◆ **Exercise description**
In the antenna text below, which parts form the cavity for cavity-backed antenna 1302?

◆ **Text shown**
****
In some embodiments, in Rx mode (when receiving a signal), the gate and drain ports of the LNA 1220 (along with their matching circuitries) is connected or coupled to Port 2 and Port 1, respectively. Voltage across cavity-backed antenna 1202 will be amplified with low noise and the amplified signal gets across the open-ended slot on top of coupler 1200. This signal will be transmitted to waveguide 1207 through coupler 1200. Since the antenna used here is a cavity-backed antenna, there is no back radiation toward waveguide 1207. This significantly reduces reflection loss which is advantageous when the gain of LNA 1220 is high.

Note that while not shown in FIGS. 12A and 12B, in some embodiments, the gate (G) is coupled to, or otherwise represents, the input and the drain (D) is coupled to, or otherwise represents, the output, while the source (S) is coupled to a common ground plane. An example of this arrangement is shown in FIGS. 14A and 14B described in more detail below.

FIGS. 13A and 13B illustrate side and top views of some embodiments of radiating antenna element with an integration of a varactor with an LNA/PA to further lower the cost. Referring to FIGS. 13A and 13B, a waveguide 1307 propagates a feed wave to the metasurface structure. Metal layer 1310 is coupled to waveguide 1307 and includes a tunable slot 1306. Substrate 1301 is coupled to the top of metal layer 1310. Microstrip lines (or other transmission lines) 1304, 1305, and 1316 are coupled to the top of substrate 1301 and is coupled to LNA 1320/PA 1330. Microstrip lines 1304 and 1305 form a slot at the top of tunable slot 1106. Microstrip lines 1304 and 1316 form a gap over a cavity for cavity-backed antenna 1302. Microstrip lines 1304 and 1316 are coupled by via (wire) walls, which each comprise multiple vias (conductors (e.g., wires), to metal layer 1310, forming via cage 1360. The cavity for cavity-back antenna 1302 is formed by metal layer 1310, via cage 1360, and microstrip lines 1304 and 1316. Microstrip lines 1304 and 1305 are coupled to metal layer 1310 by via (wire) cage 1361 that comprises multiple vias (conductors (e.g., wires). Via cage 1361 is part of tunable coupler 1300. Microstrip lines (or other transmission lines) 1304, 1305, and 1316 are also coupled to LNA 1320/PA 1330 using port 1, a source (s) and port 2, respectively, for coupling to cavity-backed antenna 1302.

The metasurface structure includes a tunable slot 1306 (which is part of tunable coupler 1300), a varactor (or another type of tuning element) 1303 coupled across tunable slot 1306, LNA 1320/PA 1330, antenna 1302 with cavity formed by via cage 1360, and a WAIM 1362. Note that while shown together in FIGS. 13A and 13B for convenience, LNA 1320 and PA 1330 are separate electronic components in some embodiments. In some embodiments of this configuration (as opposed to the configuration of FIGS. 12A and 12B), the radiating antenna element/unit cell operates as the radiating antenna element/unit cell with varactor 1303 still tuning the reactance across the tunable slot (iris) 1306. In some embodiments, varactor 1303 and LNA 1320/PA 1330 can be designed together in a single die to shrink its size and reduce the price. This will also reduce the losses, increases the efficiency and improves the noise figure (in Rx). This configuration would be cost effective as it is designed on PCB (substrate 1301) with LNA 1320/PA 1330 and varactor 1303 integrated together. Additionally, the reflection loss would be very low as the cavity-backed antenna 1302 operates to keep the radiation from radiating backwards.
****
◆ **Provided information**

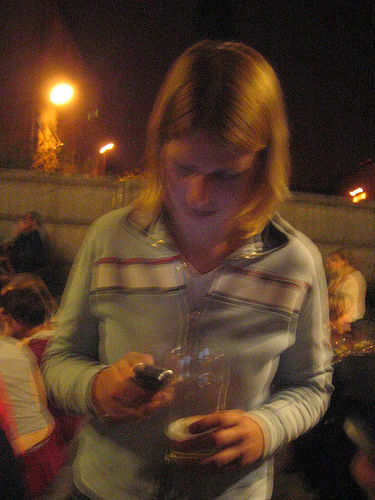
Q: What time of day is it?
A: Night time.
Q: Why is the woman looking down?
A: Texting.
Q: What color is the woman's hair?
A: Blonde.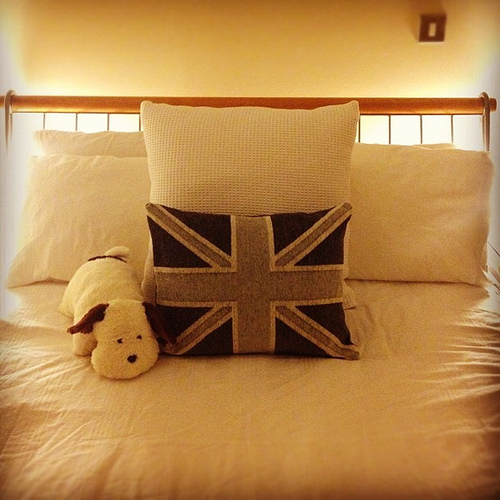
****
◆ **Response below**
Metal layer 1310, via cage 1360, and microstrip lines 1304 and 1316.